The Seafarer and The Wanderer both employed the first person lament of their woes during the beginning half of their poems. Both poems described, in detail how their natural surroundings were rough and tough on them both. Even the identity, and the names of the poems are essentially similar. A wanderer travels aimlessly, with no sense of direction, and the narrator implies that he wanders around mostly in the natural world/outside. The seafarer has a similar title to wanderer, except he travels by sea to make a living. Both people are intimately connected to the outdoors and the natural world. The religious vein of the second halves of both poems are similar as well. God is praised and the driving force through his nature. He causes destruction as well as beauty. Both poems seem to realize this and praise the Lord for his mighty display of power through man and nature.
All three of the poems include nature and how it relates to the narrator and setting. Religion is also considered part of nature in these poems as how the narrators must overcome their trials psychologically and physically. The narrators in each of the poems must go through hardships that test themselves. It appears that the hardships endured by these narrators are not intentional, and it eats away at their minds.
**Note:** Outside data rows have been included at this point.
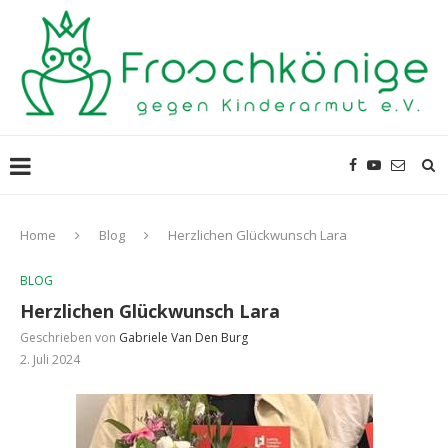
Home
Blog
Herzlichen Glückwunsch Lara
BLOG
Herzlichen Glückwunsch Lara
Geschrieben von
Gabriele Van Den Burg
2. Juli 2024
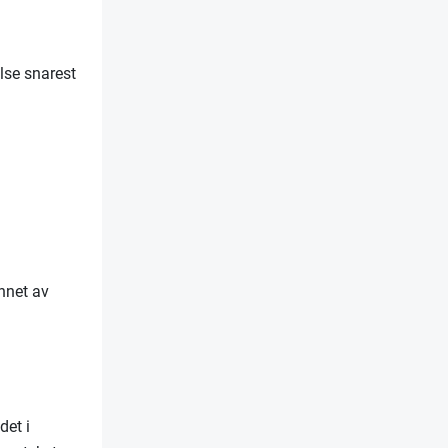
lse snarest
nnet av
det i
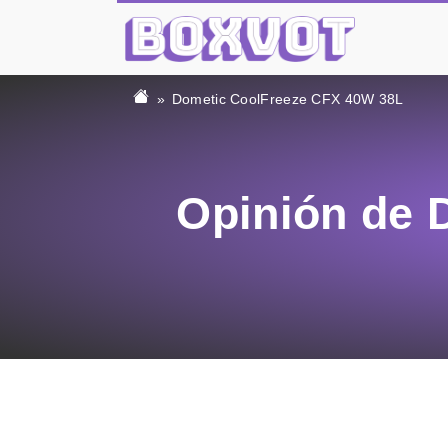
Dometic CoolFreeze CFX 40W 38L
Opinión de 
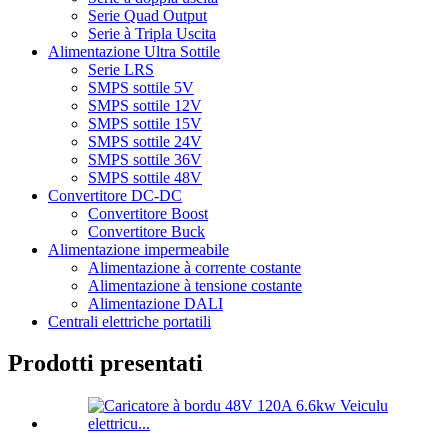
Serie Quad Output
Serie à Tripla Uscita
Alimentazione Ultra Sottile
Serie LRS
SMPS sottile 5V
SMPS sottile 12V
SMPS sottile 15V
SMPS sottile 24V
SMPS sottile 36V
SMPS sottile 48V
Convertitore DC-DC
Convertitore Boost
Convertitore Buck
Alimentazione impermeabile
Alimentazione à corrente costante
Alimentazione à tensione costante
Alimentazione DALI
Centrali elettriche portatili
Prodotti presentati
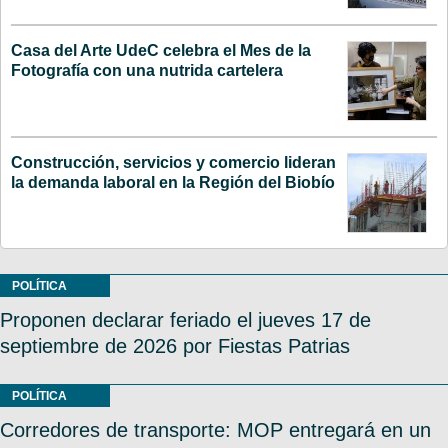
Casa del Arte UdeC celebra el Mes de la
Fotografía con una nutrida cartelera
Construcción, servicios y comercio lideran
la demanda laboral en la Región del Biobío
POLÍTICA
Proponen declarar feriado el jueves 17 de
septiembre de 2026 por Fiestas Patrias
POLÍTICA
Corredores de transporte: MOP entregará en un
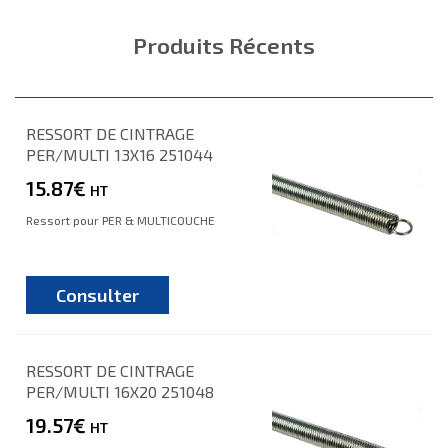
Produits Récents
RESSORT DE CINTRAGE
PER/MULTI 13X16 251044
15.87€
HT
Ressort pour PER & MULTICOUCHE
Consulter
RESSORT DE CINTRAGE
PER/MULTI 16X20 251048
19.57€
HT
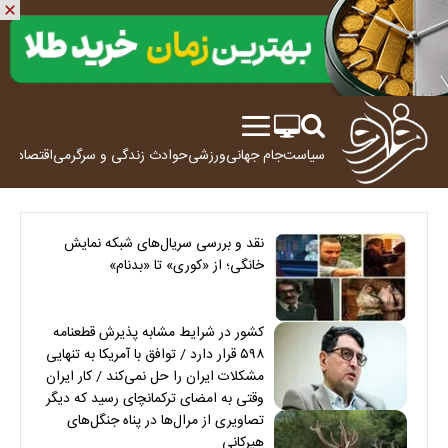
سیاست
جام جهانی
ورزشی
حوادث
زندگی و سرگرمی
اقتصاد
علم
نقد و بررسی سریال‌های شبکه نمایش
خانگی؛ از «کوری» تا «بدنام»
کشور در شرایط مشابه پذیرش قطعنامه
۵۹۸ قرار دارد / توافق با آمریکا به تنهایی
مشکلات ایران را حل نمی‌کند / کار ایران
وقتی به امضای ترکمانچای رسید که دیگر
چاره‌ای نبود
تصاویری از مرال‌ها در پناه جنگل‌های
هیرکانی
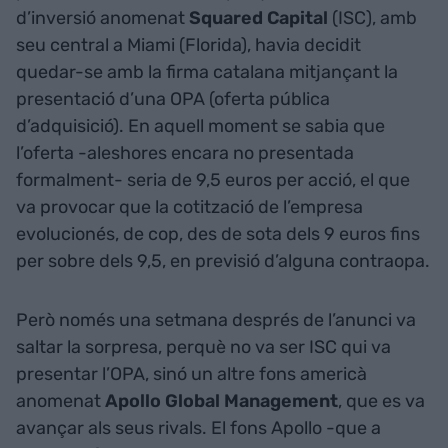
d’inversió anomenat
Squared Capital
(ISC), amb
seu central a Miami (Florida), havia decidit
quedar-se amb la firma catalana mitjançant la
presentació d’una OPA (oferta pública
d’adquisició). En aquell moment se sabia que
l’oferta -aleshores encara no presentada
formalment- seria de 9,5 euros per acció, el que
va provocar que la cotització de l’empresa
evolucionés, de cop, des de sota dels 9 euros fins
per sobre dels 9,5, en previsió d’alguna contraopa.
Però només una setmana després de l’anunci va
saltar la sorpresa, perquè no va ser ISC qui va
presentar l’OPA, sinó un altre fons americà
anomenat
Apollo Global Management
, que es va
avançar als seus rivals. El fons Apollo -que a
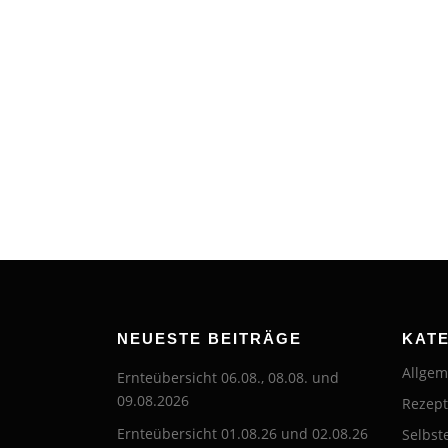
NEUESTE BEITRÄGE
KAT
Allgem
Ernteübersicht 06.08., 08.08. und
09.08.2026
Rezep
Ernteübersicht 01.08.26 und 02.08.26
Selbst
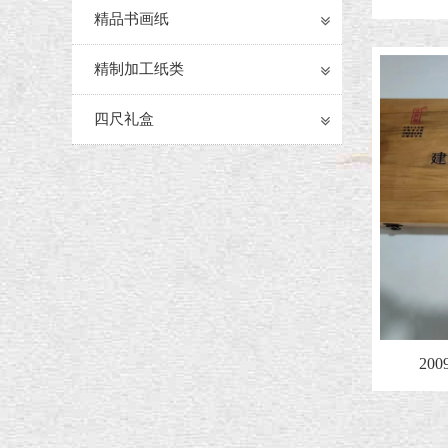
精品书画纸
精制加工纸类
四尺礼盒
20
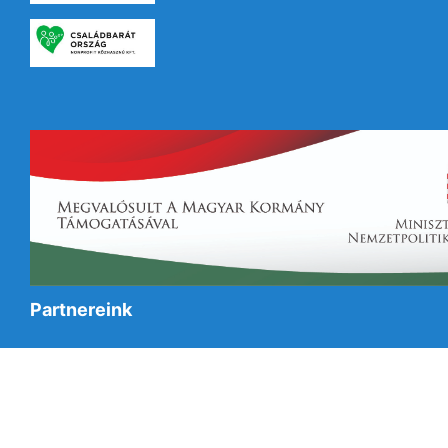
Partnereink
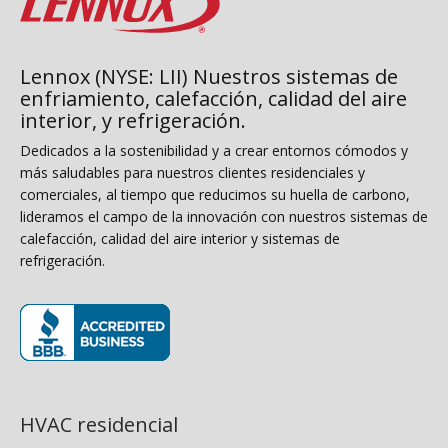
Lennox (NYSE: LII) Nuestros sistemas de
enfriamiento, calefacción, calidad del aire
interior, y refrigeración.
Dedicados a la sostenibilidad y a crear entornos cómodos y
más saludables para nuestros clientes residenciales y
comerciales, al tiempo que reducimos su huella de carbono,
lideramos el campo de la innovación con nuestros sistemas de
calefacción, calidad del aire interior y sistemas de
refrigeración.
(opens in new window)
HVAC residencial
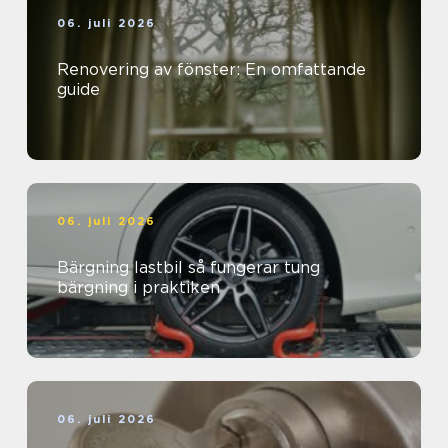
06. juli 2026
Renovering av fönster: En omfattande
guide
06. juli 2026
Bärgning lastbil så fungerar tung
bärgning i praktiken
06. juli 2026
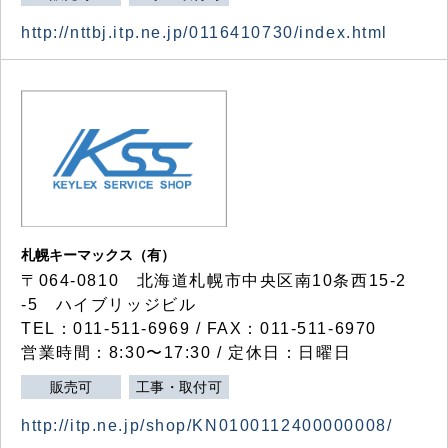
http://nttbj.itp.ne.jp/0116410730/index.html
札幌キーマックス（有）
〒064-0810 北海道札幌市中央区南10条西15-2
-5 ハイブリッジビル
TEL：011-511-6969 / FAX：011-511-6970
営業時間：8:30〜17:30 / 定休日：日曜日
販売可
工事・取付可
http://itp.ne.jp/shop/KN0100112400000008/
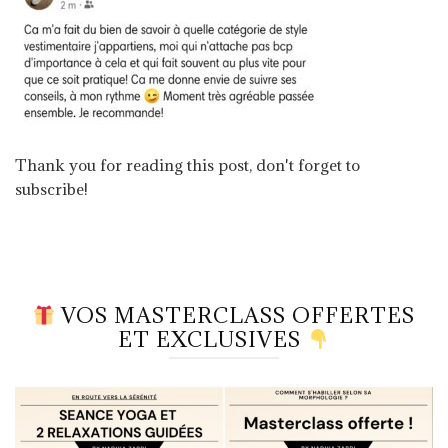
Thank you for reading this post, don't forget to
subscribe!
VOS MASTERCLASS OFFERTES
ET EXCLUSIVES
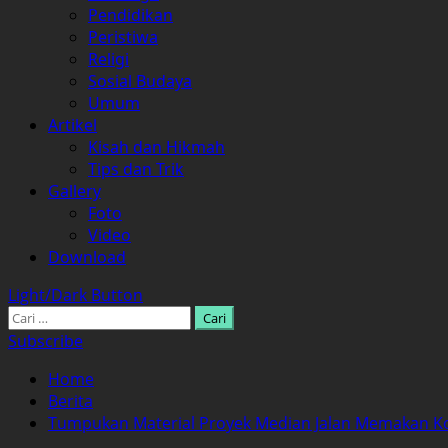
Pendidikan
Peristiwa
Religi
Sosial Budaya
Umum
Artikel
Kisah dan Hikmah
Tips dan Trik
Gallery
Foto
Video
Download
Light/Dark Button
Cari
untuk:
Subscribe
Home
Berita
Tumpukan Material Proyek Median Jalan Memakan Korb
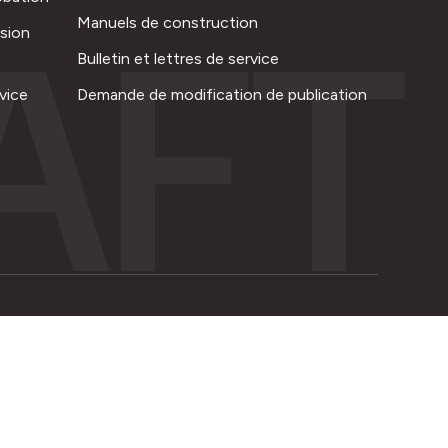
AFT
Manuels de construction
ision
Bulletin et lettres de service
vice
Demande de modification de publication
All of the poems take place within nature (the wooden Cross in “Dream of the Rood” even as a part of nature). While “The Wanderer” and “The Seafarer” are more closely connected in that either protagonist is exiled from their community and living in sorrow, the Cross is also ripped away from Jesus after the crucifixion. All poems go into great detail of the physical destruction of each protagonist, as the Cross recounts the horrors of being nailed and the Wanderer explains the cold death of winter he faces, and the Seafarer describes his starvation and cold as well. All poems also have themes of Christianity, which are in focus toward the end of the poem, wherein the narrator find hope in God.